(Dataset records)
%%
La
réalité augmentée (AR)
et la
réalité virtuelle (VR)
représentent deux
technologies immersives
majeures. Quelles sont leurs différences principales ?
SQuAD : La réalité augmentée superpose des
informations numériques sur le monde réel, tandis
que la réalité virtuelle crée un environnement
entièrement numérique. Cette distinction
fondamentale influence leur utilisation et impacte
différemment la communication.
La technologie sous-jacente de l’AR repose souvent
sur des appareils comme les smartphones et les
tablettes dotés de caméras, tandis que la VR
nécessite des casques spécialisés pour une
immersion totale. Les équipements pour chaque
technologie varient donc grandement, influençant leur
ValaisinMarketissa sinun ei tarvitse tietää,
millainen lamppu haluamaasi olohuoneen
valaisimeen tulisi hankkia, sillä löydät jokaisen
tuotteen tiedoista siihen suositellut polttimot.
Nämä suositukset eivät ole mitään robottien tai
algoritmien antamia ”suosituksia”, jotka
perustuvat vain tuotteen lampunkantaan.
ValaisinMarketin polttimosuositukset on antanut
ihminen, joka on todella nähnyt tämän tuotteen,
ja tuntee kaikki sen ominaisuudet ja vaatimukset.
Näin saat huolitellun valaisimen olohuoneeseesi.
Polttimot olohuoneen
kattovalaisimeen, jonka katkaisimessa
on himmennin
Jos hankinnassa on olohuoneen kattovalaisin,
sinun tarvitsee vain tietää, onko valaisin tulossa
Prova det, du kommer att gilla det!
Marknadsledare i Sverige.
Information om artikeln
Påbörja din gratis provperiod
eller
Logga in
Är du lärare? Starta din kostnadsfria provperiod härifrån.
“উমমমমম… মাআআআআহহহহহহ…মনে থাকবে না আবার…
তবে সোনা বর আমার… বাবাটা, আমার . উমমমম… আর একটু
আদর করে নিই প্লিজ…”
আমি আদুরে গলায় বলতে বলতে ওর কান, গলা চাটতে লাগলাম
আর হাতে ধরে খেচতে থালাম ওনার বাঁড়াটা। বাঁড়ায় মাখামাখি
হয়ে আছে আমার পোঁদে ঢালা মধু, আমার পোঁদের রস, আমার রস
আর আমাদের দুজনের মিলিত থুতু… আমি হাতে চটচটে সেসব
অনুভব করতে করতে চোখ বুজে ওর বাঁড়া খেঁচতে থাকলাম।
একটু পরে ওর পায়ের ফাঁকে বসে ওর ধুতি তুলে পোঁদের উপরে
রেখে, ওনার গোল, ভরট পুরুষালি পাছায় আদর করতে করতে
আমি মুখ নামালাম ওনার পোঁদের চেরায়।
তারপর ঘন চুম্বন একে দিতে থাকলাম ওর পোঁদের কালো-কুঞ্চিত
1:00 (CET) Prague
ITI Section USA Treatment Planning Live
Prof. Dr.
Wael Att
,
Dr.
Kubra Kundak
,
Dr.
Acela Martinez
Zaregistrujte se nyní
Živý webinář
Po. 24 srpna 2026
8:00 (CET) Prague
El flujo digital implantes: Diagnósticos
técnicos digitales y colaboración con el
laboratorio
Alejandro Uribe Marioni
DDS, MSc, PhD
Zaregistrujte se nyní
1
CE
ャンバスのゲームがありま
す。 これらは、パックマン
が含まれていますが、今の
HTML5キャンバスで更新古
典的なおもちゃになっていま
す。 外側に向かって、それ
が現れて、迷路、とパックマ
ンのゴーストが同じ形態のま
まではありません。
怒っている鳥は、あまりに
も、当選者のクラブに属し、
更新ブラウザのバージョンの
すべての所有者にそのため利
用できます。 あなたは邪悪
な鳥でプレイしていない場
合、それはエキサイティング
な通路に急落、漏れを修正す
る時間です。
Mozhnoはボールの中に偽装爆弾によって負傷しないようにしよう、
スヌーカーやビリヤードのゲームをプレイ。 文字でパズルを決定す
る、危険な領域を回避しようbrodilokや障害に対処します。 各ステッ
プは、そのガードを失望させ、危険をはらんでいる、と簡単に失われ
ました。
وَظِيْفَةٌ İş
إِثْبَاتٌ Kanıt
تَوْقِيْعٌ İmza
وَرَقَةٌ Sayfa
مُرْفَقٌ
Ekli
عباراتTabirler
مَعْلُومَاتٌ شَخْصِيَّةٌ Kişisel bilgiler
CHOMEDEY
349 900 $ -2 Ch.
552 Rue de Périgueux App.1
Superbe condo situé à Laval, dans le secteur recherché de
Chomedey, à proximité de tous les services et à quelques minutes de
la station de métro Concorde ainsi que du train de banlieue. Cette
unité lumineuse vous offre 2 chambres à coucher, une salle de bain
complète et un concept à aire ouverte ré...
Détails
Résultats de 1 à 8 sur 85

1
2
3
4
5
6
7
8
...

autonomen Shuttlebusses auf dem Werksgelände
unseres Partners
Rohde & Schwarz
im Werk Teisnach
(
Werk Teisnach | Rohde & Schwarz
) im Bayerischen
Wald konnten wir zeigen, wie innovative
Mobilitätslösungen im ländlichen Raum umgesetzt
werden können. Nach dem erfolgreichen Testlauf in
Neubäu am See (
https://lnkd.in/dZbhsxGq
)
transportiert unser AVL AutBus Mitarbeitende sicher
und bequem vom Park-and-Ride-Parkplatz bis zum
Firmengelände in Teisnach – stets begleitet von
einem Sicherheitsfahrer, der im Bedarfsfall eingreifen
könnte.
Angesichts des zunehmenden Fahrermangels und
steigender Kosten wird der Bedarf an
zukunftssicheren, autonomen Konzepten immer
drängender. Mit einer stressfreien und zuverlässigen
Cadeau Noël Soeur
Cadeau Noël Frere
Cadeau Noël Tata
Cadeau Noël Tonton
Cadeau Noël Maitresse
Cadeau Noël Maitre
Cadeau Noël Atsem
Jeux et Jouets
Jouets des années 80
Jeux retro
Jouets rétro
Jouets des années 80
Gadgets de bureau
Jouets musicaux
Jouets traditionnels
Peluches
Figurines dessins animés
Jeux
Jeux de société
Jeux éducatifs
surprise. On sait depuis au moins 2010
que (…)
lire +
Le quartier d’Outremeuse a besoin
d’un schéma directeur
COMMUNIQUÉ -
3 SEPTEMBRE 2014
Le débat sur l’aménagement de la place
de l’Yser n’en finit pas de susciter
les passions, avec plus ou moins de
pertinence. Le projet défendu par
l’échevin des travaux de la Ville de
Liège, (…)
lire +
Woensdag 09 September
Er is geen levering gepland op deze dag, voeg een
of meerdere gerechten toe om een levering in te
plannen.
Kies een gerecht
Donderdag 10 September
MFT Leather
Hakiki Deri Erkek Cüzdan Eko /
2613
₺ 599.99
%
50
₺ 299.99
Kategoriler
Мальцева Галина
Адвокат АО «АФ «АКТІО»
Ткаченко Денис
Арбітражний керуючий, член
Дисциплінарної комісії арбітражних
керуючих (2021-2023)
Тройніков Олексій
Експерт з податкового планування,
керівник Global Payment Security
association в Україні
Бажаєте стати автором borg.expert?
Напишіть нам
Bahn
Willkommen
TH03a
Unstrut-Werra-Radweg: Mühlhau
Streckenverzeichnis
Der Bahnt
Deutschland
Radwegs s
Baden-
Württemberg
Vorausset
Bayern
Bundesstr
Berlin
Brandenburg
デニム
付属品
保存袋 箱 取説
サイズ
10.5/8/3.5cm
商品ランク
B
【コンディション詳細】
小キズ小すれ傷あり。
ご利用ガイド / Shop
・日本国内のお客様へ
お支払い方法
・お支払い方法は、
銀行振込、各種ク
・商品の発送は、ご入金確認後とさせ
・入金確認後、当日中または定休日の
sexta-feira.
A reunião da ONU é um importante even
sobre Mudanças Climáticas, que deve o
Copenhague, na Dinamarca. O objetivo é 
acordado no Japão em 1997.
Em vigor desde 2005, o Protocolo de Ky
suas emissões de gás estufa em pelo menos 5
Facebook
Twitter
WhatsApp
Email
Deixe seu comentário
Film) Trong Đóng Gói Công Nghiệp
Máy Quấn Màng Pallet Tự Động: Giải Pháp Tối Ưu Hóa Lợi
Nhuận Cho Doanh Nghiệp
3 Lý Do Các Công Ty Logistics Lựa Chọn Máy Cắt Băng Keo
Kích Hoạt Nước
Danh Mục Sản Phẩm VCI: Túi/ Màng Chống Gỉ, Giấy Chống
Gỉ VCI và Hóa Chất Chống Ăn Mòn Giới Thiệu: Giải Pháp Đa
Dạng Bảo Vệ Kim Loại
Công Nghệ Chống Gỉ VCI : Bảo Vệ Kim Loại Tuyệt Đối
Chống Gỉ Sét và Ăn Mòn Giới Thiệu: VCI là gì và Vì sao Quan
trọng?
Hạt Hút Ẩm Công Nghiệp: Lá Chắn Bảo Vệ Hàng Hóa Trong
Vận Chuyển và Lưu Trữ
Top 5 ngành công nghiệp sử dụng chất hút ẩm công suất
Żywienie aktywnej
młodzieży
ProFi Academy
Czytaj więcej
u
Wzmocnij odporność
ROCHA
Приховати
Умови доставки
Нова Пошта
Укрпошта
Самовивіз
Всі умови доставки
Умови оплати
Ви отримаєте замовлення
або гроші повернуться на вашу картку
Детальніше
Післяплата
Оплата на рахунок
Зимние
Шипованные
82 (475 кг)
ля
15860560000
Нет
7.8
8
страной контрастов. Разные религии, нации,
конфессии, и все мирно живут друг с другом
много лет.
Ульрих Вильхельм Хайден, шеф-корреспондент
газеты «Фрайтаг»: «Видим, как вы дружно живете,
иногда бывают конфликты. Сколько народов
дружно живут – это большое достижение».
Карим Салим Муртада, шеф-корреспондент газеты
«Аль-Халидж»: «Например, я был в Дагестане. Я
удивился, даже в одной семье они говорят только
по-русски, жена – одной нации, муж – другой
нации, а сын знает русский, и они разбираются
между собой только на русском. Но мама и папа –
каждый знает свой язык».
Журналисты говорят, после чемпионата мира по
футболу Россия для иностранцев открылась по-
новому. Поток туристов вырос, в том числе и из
%%
**Your assignment:** Retype only this portion of the data above: the line containing "な通路に急落、漏れを修正す", the line containing "مَعْلُومَاتٌ شَخْصِيَّةٌ Kişisel bilgiler", and all lines between them, exactly.

**Response area:**
な通路に急落、漏れを修正す
る時間です。
Mozhnoはボールの中に偽装爆弾によって負傷しないようにしよう、
スヌーカーやビリヤードのゲームをプレイ。 文字でパズルを決定す
る、危険な領域を回避しようbrodilokや障害に対処します。 各ステッ
プは、そのガードを失望させ、危険をはらんでいる、と簡単に失われ
ました。
وَظِيْفَةٌ İş
إِثْبَاتٌ Kanıt
تَوْقِيْعٌ İmza
وَرَقَةٌ Sayfa
مُرْفَقٌ
Ekli
عباراتTabirler
مَعْلُومَاتٌ شَخْصِيَّةٌ Kişisel bilgiler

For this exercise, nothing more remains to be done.